Özellikle ABD’de uygulanan gümrük vergileri ve dünyanın en büyük kahve üreticisi olan Brezilya’da yaşanan kuraklık, bu fiyat artışında belirleyici unsurlar olarak öne çıkıyor.
New York’ta Intercontinental Exchange (ICE) üzerinden işlem gören kahve vadeli işlemlerindeki yükseliş, piyasalarda endişeleri artırırken, kahve üreticileri ve tüketicileri için de ciddi sonuçlar doğuruyor.

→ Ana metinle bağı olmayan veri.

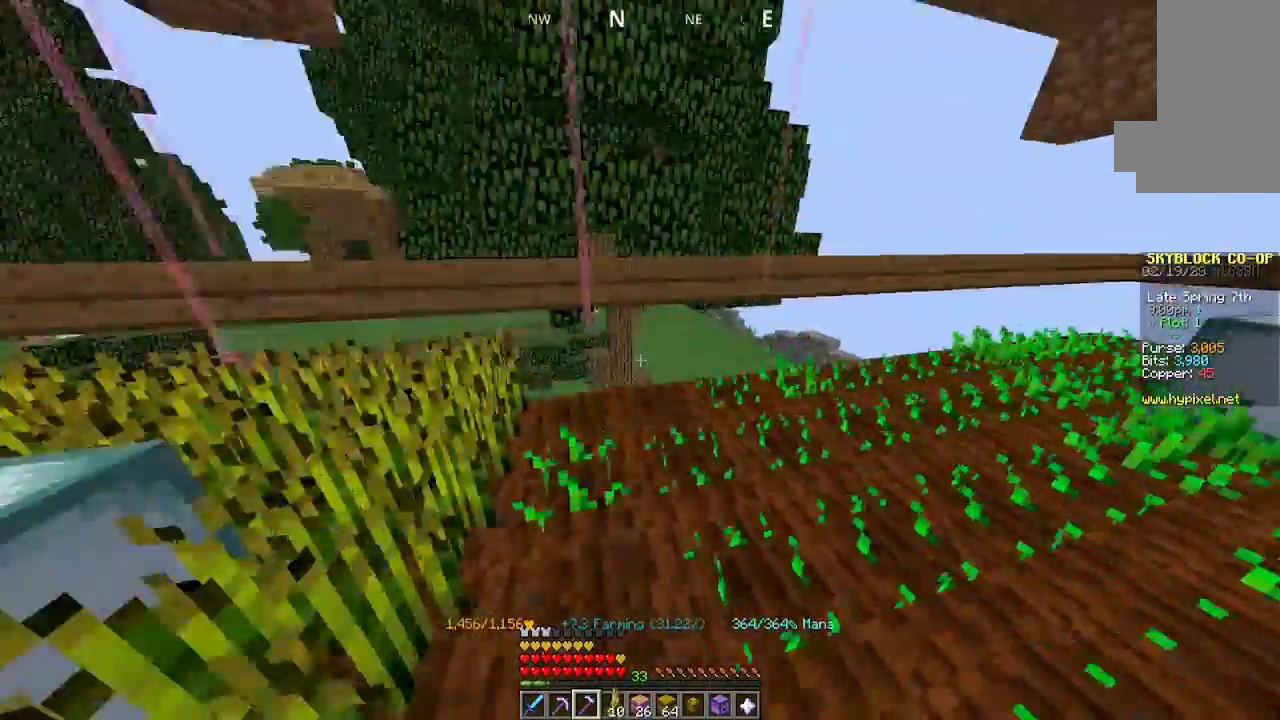
{"keys": ["w"], "mouse": ["left"], "events": [[67, "w", "up"], [100, "mouse_left", "up"], [300, "w", "down"], [467, "mouse_left", "down"]]}
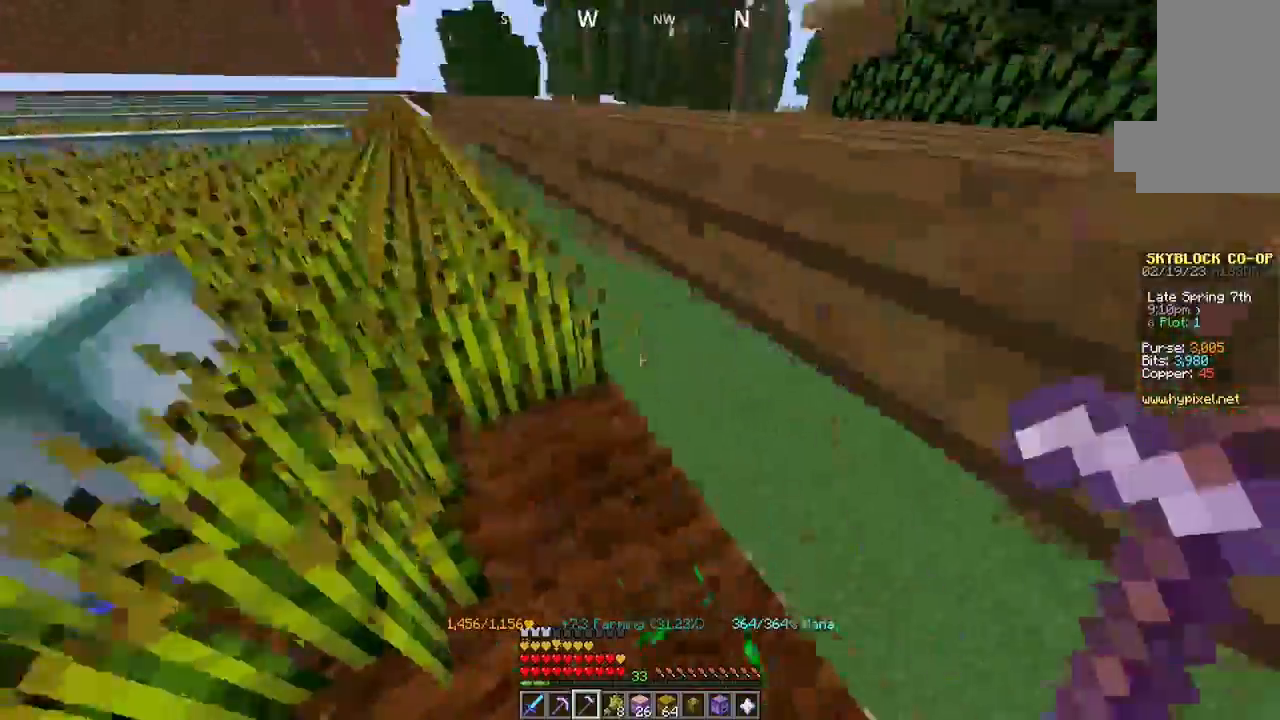
{"keys": [], "mouse": ["left"], "events": [[134, "mouse_left", "up"], [200, "w", "up"], [400, "mouse_left", "down"]]}
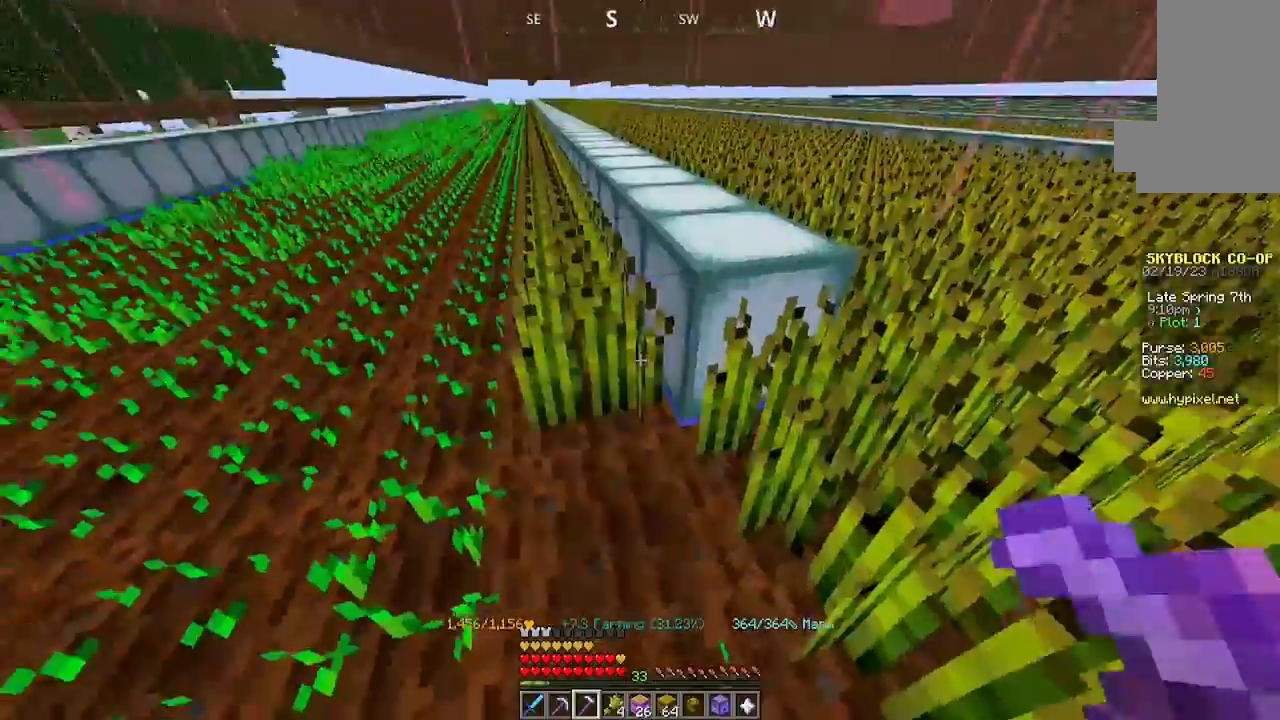
{"keys": ["w"], "mouse": ["left"], "events": [[267, "w", "down"]]}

Küresel Piyasalarda Kahve Talebi
Kahve, petrolün ardından dünya ticaretinde en çok işlem gören ikinci ürün konumunda. Bu durum, kahve fiyatlarındaki dalgalanmaların yalnızca üretici ülkeleri değil, aynı zamanda ithalatçı ülkeleri ve tüketicileri de doğrudan etkilemesine yol açıyor.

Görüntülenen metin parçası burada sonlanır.